Crystalline rock formations, which are considered potential host rock formations for geological repositories in Germany, often exhibit fractures that complicate the generation of safety assessment models. To quantify the criteria outlined in the Ordinance on Repository Safety Requirements accurately, it is necessary to take these fractures into account and to consider both intact rock and rock mass properties in numerical models.

The consideration of fractures in numerical models is a challenge due to the complex three-dimensional nature of the fractures. In the literature, various methods to approach this challenge are documented, but the combination of assumptions and simplifications often associated with these methods can lead to significant uncertainties in numerical calculations. To address this challenge, we evaluated the suitability of various modelling approaches in fractured media, based on criteria such as accuracy, computational efficiency, ease of implementation, and suitability for specific types of problems. Comparative calculations (benchmarks) are used to develop the corresponding numerical models based on previously defined generic models that contain fractures. In this way, it is possible to clarify the influence of different numerical approaches on modelling results, thus providing a basis for assessing the modelling uncertainties required in the safety case.

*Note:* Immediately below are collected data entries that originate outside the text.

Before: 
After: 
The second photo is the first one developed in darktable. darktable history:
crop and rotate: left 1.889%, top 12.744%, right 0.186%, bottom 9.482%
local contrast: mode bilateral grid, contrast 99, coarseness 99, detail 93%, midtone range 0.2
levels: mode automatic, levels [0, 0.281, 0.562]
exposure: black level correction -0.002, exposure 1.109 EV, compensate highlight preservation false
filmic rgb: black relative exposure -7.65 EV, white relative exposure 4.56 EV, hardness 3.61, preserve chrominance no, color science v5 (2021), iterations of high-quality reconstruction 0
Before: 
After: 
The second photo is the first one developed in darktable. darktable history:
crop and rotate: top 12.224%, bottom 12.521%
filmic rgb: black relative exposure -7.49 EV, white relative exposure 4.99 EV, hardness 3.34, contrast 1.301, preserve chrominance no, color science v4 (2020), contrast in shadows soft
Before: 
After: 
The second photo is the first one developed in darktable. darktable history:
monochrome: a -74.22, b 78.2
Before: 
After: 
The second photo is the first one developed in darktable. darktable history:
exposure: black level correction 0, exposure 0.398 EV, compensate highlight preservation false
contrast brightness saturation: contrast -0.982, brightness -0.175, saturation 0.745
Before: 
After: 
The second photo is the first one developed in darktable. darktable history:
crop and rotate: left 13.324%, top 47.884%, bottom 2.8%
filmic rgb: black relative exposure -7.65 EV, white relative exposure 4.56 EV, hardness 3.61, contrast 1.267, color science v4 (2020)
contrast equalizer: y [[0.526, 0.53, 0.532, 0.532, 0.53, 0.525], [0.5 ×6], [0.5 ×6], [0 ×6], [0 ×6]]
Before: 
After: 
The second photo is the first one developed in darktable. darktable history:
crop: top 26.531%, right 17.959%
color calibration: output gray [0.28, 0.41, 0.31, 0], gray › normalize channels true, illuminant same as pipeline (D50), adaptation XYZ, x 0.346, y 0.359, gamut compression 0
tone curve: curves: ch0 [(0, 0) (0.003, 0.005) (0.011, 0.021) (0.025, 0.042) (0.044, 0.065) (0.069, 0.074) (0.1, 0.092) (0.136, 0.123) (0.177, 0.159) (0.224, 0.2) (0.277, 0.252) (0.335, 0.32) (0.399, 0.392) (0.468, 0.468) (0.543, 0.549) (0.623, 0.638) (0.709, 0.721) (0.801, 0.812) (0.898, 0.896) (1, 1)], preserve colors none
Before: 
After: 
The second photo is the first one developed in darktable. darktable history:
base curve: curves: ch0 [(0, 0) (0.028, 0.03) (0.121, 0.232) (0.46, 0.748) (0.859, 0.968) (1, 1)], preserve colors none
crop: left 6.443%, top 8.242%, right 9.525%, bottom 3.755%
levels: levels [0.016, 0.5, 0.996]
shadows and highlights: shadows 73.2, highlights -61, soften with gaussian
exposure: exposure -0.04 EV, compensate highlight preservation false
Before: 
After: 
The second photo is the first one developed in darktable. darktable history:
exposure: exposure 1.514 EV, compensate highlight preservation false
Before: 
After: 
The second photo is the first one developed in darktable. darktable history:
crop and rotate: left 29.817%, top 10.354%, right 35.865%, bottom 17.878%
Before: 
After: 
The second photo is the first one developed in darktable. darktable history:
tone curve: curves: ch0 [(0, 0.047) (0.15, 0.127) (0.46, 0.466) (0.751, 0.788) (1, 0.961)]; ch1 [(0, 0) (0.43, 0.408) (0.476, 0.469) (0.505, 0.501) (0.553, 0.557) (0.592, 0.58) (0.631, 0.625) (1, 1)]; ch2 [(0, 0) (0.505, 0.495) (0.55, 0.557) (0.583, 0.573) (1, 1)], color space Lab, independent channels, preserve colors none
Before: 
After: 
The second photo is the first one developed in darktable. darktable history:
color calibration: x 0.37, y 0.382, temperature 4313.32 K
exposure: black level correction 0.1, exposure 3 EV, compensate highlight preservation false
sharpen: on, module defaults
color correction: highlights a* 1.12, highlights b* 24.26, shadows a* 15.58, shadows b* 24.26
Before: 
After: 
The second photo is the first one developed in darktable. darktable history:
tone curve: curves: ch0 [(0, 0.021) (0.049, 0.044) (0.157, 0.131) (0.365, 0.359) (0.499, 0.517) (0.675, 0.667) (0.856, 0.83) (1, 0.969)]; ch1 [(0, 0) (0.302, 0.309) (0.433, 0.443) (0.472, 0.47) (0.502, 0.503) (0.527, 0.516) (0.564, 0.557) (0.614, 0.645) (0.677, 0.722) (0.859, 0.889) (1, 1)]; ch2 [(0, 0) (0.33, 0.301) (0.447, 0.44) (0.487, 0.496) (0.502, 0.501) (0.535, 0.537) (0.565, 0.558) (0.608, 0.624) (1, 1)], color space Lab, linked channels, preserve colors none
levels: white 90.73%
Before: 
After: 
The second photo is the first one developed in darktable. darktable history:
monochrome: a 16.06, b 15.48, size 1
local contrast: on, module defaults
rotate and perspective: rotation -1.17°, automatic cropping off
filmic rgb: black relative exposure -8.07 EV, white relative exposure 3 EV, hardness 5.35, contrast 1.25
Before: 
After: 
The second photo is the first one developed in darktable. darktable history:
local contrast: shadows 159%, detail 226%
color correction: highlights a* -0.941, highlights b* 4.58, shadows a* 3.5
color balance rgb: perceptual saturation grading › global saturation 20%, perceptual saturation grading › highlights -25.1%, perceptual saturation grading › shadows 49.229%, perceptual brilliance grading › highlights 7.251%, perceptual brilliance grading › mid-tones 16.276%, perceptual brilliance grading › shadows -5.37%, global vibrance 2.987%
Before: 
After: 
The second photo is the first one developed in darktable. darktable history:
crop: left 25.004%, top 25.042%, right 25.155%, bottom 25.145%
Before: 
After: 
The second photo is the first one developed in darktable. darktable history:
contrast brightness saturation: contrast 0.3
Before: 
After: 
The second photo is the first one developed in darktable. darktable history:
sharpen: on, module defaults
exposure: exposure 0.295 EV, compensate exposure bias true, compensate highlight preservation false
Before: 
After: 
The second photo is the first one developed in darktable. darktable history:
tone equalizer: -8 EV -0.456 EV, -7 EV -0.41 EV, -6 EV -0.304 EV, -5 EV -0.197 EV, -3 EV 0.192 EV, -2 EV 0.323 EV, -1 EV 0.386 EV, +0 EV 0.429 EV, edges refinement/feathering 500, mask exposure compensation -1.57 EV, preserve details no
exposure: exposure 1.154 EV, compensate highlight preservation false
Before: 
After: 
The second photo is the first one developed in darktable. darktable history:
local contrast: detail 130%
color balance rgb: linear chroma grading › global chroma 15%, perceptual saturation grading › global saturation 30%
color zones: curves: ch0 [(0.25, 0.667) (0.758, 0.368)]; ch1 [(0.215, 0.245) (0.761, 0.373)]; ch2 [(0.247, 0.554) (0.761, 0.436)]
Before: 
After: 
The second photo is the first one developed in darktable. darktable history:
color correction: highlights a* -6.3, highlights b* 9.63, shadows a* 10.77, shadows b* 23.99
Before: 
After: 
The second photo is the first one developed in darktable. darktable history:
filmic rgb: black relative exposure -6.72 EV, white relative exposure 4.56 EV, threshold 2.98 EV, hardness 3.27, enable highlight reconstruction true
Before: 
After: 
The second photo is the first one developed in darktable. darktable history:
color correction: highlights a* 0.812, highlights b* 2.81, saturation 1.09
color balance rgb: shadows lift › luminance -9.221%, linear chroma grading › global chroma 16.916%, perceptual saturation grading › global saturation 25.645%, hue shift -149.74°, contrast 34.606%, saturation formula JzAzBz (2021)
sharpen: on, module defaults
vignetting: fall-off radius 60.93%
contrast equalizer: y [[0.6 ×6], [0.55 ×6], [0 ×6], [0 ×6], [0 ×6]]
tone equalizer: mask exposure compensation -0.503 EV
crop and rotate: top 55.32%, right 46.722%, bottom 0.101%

We would like to give an overview of two R&D projects, SUSE (Safety analyses for repository systems in crystalline rocks) and PRECODE (Investigating the impacts of mining activities at great depths on the integrity of crystalline rock in the context of high-level radioactive waste disposal). SUSE addresses hydraulic problems, specifically groundwater flow in fractured crystalline rock. Analysing groundwater flow direction and rate is crucial to assess the transport of radionuclides in the geosphere, as they are most likely to be transported by groundwater. Different approaches were tested, such as approaches that consider the fractures in an explicit manner and approaches that try to upscale the heterogeneous fracture properties, and were compared with each other via benchmark cases. The cases specified differ mainly in the number of fractures considered (single fracture and fracture network) and the physical processes to be simulated (fluid flow and solute transport). PRECODE, on the other hand, focuses on mechanical problems, specifically the mechanical integrity of the geological barrier. The integrity must be shown by demonstrating that the dilatant strength and expected fluid pressure do not exceed the strength of the host rock. Different approaches were tested, such as approaches that explicitly represent fractures using discontinuum and continuum methods as well as upscaling approaches that consider only the integral strength of a rock mass, and were compared with each other via benchmark cases. The assumed cases differ mainly in the respective scale considered, such as borehole, tunnel, and repository scales.

Overall, this research provides insight into the challenges and best practices for modelling fractures in geological repositories and for improving the safety of high-level radioactive waste disposal.